WHAT IS NEEDED — Please return the records below exactly as they stand.

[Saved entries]

● ● ● ● ●

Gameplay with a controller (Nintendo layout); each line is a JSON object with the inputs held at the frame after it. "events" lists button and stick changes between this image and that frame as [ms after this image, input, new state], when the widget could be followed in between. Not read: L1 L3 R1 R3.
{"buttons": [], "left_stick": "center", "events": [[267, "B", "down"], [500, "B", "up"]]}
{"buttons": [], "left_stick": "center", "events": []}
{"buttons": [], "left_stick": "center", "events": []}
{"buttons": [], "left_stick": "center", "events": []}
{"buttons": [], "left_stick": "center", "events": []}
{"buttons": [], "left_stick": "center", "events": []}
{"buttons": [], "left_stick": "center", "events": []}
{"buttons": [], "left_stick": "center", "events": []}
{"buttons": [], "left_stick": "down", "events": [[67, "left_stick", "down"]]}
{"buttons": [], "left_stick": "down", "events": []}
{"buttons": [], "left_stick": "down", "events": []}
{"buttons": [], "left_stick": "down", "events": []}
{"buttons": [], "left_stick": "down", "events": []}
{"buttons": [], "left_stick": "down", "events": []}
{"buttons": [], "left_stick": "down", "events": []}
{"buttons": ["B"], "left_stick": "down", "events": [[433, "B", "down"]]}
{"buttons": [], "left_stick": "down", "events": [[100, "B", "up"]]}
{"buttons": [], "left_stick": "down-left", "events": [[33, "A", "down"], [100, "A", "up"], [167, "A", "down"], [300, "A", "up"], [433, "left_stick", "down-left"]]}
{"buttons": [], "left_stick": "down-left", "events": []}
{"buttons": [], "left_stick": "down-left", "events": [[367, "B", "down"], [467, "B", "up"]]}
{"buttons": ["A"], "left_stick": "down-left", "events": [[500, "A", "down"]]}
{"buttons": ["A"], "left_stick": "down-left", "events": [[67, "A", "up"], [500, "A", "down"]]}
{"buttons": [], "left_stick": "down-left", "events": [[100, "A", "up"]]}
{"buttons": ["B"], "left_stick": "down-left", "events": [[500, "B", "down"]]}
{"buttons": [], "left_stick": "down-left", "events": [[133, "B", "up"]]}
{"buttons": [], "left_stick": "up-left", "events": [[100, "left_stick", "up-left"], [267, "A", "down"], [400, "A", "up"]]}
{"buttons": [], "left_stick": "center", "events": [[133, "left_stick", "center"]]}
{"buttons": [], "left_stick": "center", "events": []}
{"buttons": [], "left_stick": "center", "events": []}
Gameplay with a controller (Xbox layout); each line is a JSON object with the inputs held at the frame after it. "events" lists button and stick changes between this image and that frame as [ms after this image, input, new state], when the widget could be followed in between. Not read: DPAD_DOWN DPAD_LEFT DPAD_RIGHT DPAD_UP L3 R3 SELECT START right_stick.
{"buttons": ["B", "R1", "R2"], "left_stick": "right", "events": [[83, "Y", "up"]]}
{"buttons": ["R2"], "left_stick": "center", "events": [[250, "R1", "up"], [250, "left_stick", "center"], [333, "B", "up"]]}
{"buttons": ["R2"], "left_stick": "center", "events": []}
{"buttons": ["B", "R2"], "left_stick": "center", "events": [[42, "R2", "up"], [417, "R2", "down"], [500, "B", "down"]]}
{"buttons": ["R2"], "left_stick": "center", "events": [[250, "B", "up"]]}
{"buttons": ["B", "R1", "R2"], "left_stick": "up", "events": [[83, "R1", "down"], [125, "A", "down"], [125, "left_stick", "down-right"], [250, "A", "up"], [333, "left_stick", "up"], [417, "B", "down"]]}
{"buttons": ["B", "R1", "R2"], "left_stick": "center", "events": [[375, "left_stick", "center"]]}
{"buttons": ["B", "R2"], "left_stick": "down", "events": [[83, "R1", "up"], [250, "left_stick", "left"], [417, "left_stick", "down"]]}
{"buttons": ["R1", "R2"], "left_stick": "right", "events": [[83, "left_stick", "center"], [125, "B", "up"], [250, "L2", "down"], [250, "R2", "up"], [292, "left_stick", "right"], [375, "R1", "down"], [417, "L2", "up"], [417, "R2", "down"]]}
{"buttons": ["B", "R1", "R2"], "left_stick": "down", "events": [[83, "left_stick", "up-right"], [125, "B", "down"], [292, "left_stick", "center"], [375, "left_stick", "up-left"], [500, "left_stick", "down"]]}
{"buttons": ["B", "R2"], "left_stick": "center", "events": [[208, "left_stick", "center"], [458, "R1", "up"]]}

● ● ● ● ●

OUTPUT —
Gameplay with a controller (Nintendo layout); each line is a JSON object with the inputs held at the frame after it. "events" lists button and stick changes between this image and that frame as [ms after this image, input, new state], when the widget could be followed in between. Not read: L1 L3 R1 R3.
{"buttons": [], "left_stick": "center", "events": [[267, "B", "down"], [500, "B", "up"]]}
{"buttons": [], "left_stick": "center", "events": []}
{"buttons": [], "left_stick": "center", "events": []}
{"buttons": [], "left_stick": "center", "events": []}
{"buttons": [], "left_stick": "center", "events": []}
{"buttons": [], "left_stick": "center", "events": []}
{"buttons": [], "left_stick": "center", "events": []}
{"buttons": [], "left_stick": "center", "events": []}
{"buttons": [], "left_stick": "down", "events": [[67, "left_stick", "down"]]}
{"buttons": [], "left_stick": "down", "events": []}
{"buttons": [], "left_stick": "down", "events": []}
{"buttons": [], "left_stick": "down", "events": []}
{"buttons": [], "left_stick": "down", "events": []}
{"buttons": [], "left_stick": "down", "events": []}
{"buttons": [], "left_stick": "down", "events": []}
{"buttons": ["B"], "left_stick": "down", "events": [[433, "B", "down"]]}
{"buttons": [], "left_stick": "down", "events": [[100, "B", "up"]]}
{"buttons": [], "left_stick": "down-left", "events": [[33, "A", "down"], [100, "A", "up"], [167, "A", "down"], [300, "A", "up"], [433, "left_stick", "down-left"]]}
{"buttons": [], "left_stick": "down-left", "events": []}
{"buttons": [], "left_stick": "down-left", "events": [[367, "B", "down"], [467, "B", "up"]]}
{"buttons": ["A"], "left_stick": "down-left", "events": [[500, "A", "down"]]}
{"buttons": ["A"], "left_stick": "down-left", "events": [[67, "A", "up"], [500, "A", "down"]]}
{"buttons": [], "left_stick": "down-left", "events": [[100, "A", "up"]]}
{"buttons": ["B"], "left_stick": "down-left", "events": [[500, "B", "down"]]}
{"buttons": [], "left_stick": "down-left", "events": [[133, "B", "up"]]}
{"buttons": [], "left_stick": "up-left", "events": [[100, "left_stick", "up-left"], [267, "A", "down"], [400, "A", "up"]]}
{"buttons": [], "left_stick": "center", "events": [[133, "left_stick", "center"]]}
{"buttons": [], "left_stick": "center", "events": []}
{"buttons": [], "left_stick": "center", "events": []}
Gameplay with a controller (Xbox layout); each line is a JSON object with the inputs held at the frame after it. "events" lists button and stick changes between this image and that frame as [ms after this image, input, new state], when the widget could be followed in between. Not read: DPAD_DOWN DPAD_LEFT DPAD_RIGHT DPAD_UP L3 R3 SELECT START right_stick.
{"buttons": ["B", "R1", "R2"], "left_stick": "right", "events": [[83, "Y", "up"]]}
{"buttons": ["R2"], "left_stick": "center", "events": [[250, "R1", "up"], [250, "left_stick", "center"], [333, "B", "up"]]}
{"buttons": ["R2"], "left_stick": "center", "events": []}
{"buttons": ["B", "R2"], "left_stick": "center", "events": [[42, "R2", "up"], [417, "R2", "down"], [500, "B", "down"]]}
{"buttons": ["R2"], "left_stick": "center", "events": [[250, "B", "up"]]}
{"buttons": ["B", "R1", "R2"], "left_stick": "up", "events": [[83, "R1", "down"], [125, "A", "down"], [125, "left_stick", "down-right"], [250, "A", "up"], [333, "left_stick", "up"], [417, "B", "down"]]}
{"buttons": ["B", "R1", "R2"], "left_stick": "center", "events": [[375, "left_stick", "center"]]}
{"buttons": ["B", "R2"], "left_stick": "down", "events": [[83, "R1", "up"], [250, "left_stick", "left"], [417, "left_stick", "down"]]}
{"buttons": ["R1", "R2"], "left_stick": "right", "events": [[83, "left_stick", "center"], [125, "B", "up"], [250, "L2", "down"], [250, "R2", "up"], [292, "left_stick", "right"], [375, "R1", "down"], [417, "L2", "up"], [417, "R2", "down"]]}
{"buttons": ["B", "R1", "R2"], "left_stick": "down", "events": [[83, "left_stick", "up-right"], [125, "B", "down"], [292, "left_stick", "center"], [375, "left_stick", "up-left"], [500, "left_stick", "down"]]}
{"buttons": ["B", "R2"], "left_stick": "center", "events": [[208, "left_stick", "center"], [458, "R1", "up"]]}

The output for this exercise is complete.